Although Charlemagne’s realm splintered soon after his death, the model was followed repeatedly and regularly by others — through the incorporation of new peoples, the rewarding of new elites and attempts to create a common structure that glued people together, rather than allowing differences to undermine them. In Charlemagne’s case (and that of the Ottonians in the tenth century and the Salians and many others after), the primary legacy to lay claim to was of Rome itself — not only through influence over the Eternal City but insistence on an imperial title, and even the redistribution of columns and stonework to adorn places that had been of only marginal interest to the Roman authorities.
As Rady shows, the main problem was that such models of kingship in Central and Eastern Europe were expensive and fragile. Nobles were exceedingly skilled at obtaining exemptions, privileges and rights — which meant, in turn, that while certain sovereigns retained their powers, and were spectacularly rewarded, their successors often weren’t. The result was a constantly changing political system of rise and fall. In the later Middle Ages, says the author, if one had a map that was sufficiently detailed, it would show “a mosaic of 1,000 or so separate statelets.”
Rady writes with flair and humour about some of the great (and not so great) figures of the past — including Matthias Corvinus of Hungary and his extraordinary library, and Charles IV of Bohemia, who transformed Prague into the fourth-largest city north of the Alps, but in doing so gave a platform to firebrand preachers such as Jan Milic and Jan Hus, who took to proclaiming the imminent arrival of the Antichrist. And then there was Rudolf II of Austria, whose own nephews described his primary interest as being in “wizards, alchemists, Cabbalists and the like” and “finding scandalous ways of harming his enemies.” And the Empress Maria Theresa — “a prodigious meddler,” says Rady, who insisted on decrees being pasted in shop windows about “the correct blowing of horns, the design of tobacco pipes and the qualifications needed to visit a library.”
If Central Europe was hard to dominate, it was also a region that offered almost unlimited opportunities for imperialist projects. In western Europe, empires were built overseas; in Central Europe there was an unending contest between rival powers (meaning, by the nineteenth century, Austria, Prussia and Russia above all, but others periodically too). “Roll up that map, it will not be wanted these ten years,” said Pitt the Younger on hearing of Napoleon’s defeat of the Austrians and Russians at Austerlitz.
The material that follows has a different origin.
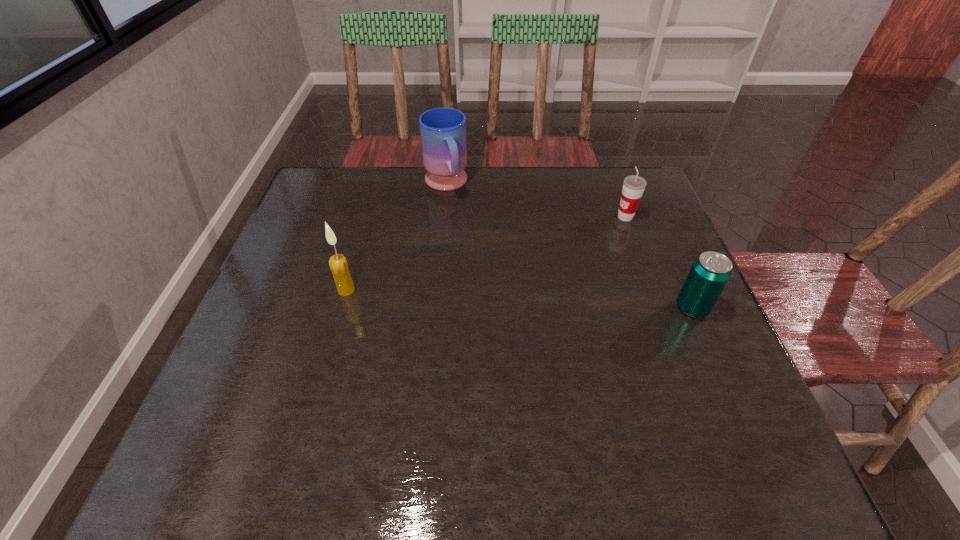
Locate an element on the screen. This screenshot has height=540, width=960. vacant spot on the desktop that is between the leftmost object and the beer can and is positioned on the side of the third object from left to right with the logo is located at coordinates (482, 297).

The height and width of the screenshot is (540, 960). Identify the location of vacant space on the desktop that is between the leftmost object and the rightmost object and is positioned on the side of the mug with the handle. (495, 298).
The effects of such division underpinned the dark days of the past century, with the traumas of the Versailles settlement, the Holocaust, of course, and the expansion of Soviet influence over much of the region. The fractured mosaic of Central Europe continues to lead to more opportunities that are easily exploited by cynical politicians. It is hard not to see echoes now of the tens of thousands of Polish school-children who protested in the early twentieth century against the Germanization of education, or to appreciate why the fires of nationalism — and worse — are burning in the eastern half of the continent.
Rady’s magisterial history is not without concern for the future. The countries of Central Europe, he concludes, are now democracies, and “their elections are not rigged.” Admittedly, turnouts tend to be low, and governments “manipulate the media”; but at least “they do not organize the systematic stuffing of ballot boxes,” and the opposition doesn’t rely on “street-fighting paramilitaries.” But “for Central Europe, threats have always come from all directions.” Be wary, he warns, of “future, more brutal seizures” that might follow Russia’s invasion of Ukraine. This part of the world has always demanded close attention.